* [Collected data]
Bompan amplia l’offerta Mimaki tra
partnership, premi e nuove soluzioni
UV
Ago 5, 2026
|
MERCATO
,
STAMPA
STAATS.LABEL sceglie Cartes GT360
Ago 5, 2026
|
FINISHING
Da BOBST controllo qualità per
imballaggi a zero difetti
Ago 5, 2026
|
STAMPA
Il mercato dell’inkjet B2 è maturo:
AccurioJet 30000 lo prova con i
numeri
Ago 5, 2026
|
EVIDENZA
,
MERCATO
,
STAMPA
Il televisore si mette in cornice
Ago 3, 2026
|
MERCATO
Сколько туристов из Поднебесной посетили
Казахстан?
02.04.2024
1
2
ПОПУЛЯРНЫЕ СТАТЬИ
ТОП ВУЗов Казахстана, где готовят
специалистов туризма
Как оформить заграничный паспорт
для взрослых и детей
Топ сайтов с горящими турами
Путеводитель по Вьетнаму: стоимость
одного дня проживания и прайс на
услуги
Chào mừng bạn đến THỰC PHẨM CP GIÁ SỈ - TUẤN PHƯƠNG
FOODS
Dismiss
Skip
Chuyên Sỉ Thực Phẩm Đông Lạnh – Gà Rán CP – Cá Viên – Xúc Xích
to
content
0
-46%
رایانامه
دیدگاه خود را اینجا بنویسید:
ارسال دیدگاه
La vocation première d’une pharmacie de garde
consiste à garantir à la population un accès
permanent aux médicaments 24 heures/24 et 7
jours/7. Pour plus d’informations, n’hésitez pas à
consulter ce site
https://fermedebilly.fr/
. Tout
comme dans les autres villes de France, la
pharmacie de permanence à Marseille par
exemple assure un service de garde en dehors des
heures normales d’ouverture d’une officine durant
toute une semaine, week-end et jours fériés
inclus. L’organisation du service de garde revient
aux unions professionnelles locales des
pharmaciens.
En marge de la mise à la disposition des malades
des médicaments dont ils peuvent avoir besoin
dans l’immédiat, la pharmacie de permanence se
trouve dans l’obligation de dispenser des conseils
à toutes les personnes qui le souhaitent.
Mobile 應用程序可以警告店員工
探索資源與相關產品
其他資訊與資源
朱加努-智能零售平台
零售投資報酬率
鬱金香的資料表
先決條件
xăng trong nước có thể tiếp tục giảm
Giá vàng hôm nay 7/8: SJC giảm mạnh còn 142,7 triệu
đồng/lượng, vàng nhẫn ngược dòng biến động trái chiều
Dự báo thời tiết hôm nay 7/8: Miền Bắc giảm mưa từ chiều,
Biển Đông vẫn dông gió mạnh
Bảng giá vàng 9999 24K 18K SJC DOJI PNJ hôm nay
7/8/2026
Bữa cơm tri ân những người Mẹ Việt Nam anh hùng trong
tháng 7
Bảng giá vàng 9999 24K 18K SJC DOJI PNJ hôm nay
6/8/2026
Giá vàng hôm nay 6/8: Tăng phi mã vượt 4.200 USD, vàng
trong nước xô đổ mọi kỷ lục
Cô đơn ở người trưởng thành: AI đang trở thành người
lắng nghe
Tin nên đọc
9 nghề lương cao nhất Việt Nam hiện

* [THE TASK]
Print the data word for word.

* [TASK RESULT]
Bompan amplia l’offerta Mimaki tra
partnership, premi e nuove soluzioni
UV
Ago 5, 2026
|
MERCATO
,
STAMPA
STAATS.LABEL sceglie Cartes GT360
Ago 5, 2026
|
FINISHING
Da BOBST controllo qualità per
imballaggi a zero difetti
Ago 5, 2026
|
STAMPA
Il mercato dell’inkjet B2 è maturo:
AccurioJet 30000 lo prova con i
numeri
Ago 5, 2026
|
EVIDENZA
,
MERCATO
,
STAMPA
Il televisore si mette in cornice
Ago 3, 2026
|
MERCATO
Сколько туристов из Поднебесной посетили
Казахстан?
02.04.2024
1
2
ПОПУЛЯРНЫЕ СТАТЬИ
ТОП ВУЗов Казахстана, где готовят
специалистов туризма
Как оформить заграничный паспорт
для взрослых и детей
Топ сайтов с горящими турами
Путеводитель по Вьетнаму: стоимость
одного дня проживания и прайс на
услуги
Chào mừng bạn đến THỰC PHẨM CP GIÁ SỈ - TUẤN PHƯƠNG
FOODS
Dismiss
Skip
Chuyên Sỉ Thực Phẩm Đông Lạnh – Gà Rán CP – Cá Viên – Xúc Xích
to
content
0
-46%
رایانامه
دیدگاه خود را اینجا بنویسید:
ارسال دیدگاه
La vocation première d’une pharmacie de garde
consiste à garantir à la population un accès
permanent aux médicaments 24 heures/24 et 7
jours/7. Pour plus d’informations, n’hésitez pas à
consulter ce site
https://fermedebilly.fr/
. Tout
comme dans les autres villes de France, la
pharmacie de permanence à Marseille par
exemple assure un service de garde en dehors des
heures normales d’ouverture d’une officine durant
toute une semaine, week-end et jours fériés
inclus. L’organisation du service de garde revient
aux unions professionnelles locales des
pharmaciens.
En marge de la mise à la disposition des malades
des médicaments dont ils peuvent avoir besoin
dans l’immédiat, la pharmacie de permanence se
trouve dans l’obligation de dispenser des conseils
à toutes les personnes qui le souhaitent.
Mobile 應用程序可以警告店員工
探索資源與相關產品
其他資訊與資源
朱加努-智能零售平台
零售投資報酬率
鬱金香的資料表
先決條件
xăng trong nước có thể tiếp tục giảm
Giá vàng hôm nay 7/8: SJC giảm mạnh còn 142,7 triệu
đồng/lượng, vàng nhẫn ngược dòng biến động trái chiều
Dự báo thời tiết hôm nay 7/8: Miền Bắc giảm mưa từ chiều,
Biển Đông vẫn dông gió mạnh
Bảng giá vàng 9999 24K 18K SJC DOJI PNJ hôm nay
7/8/2026
Bữa cơm tri ân những người Mẹ Việt Nam anh hùng trong
tháng 7
Bảng giá vàng 9999 24K 18K SJC DOJI PNJ hôm nay
6/8/2026
Giá vàng hôm nay 6/8: Tăng phi mã vượt 4.200 USD, vàng
trong nước xô đổ mọi kỷ lục
Cô đơn ở người trưởng thành: AI đang trở thành người
lắng nghe
Tin nên đọc
9 nghề lương cao nhất Việt Nam hiện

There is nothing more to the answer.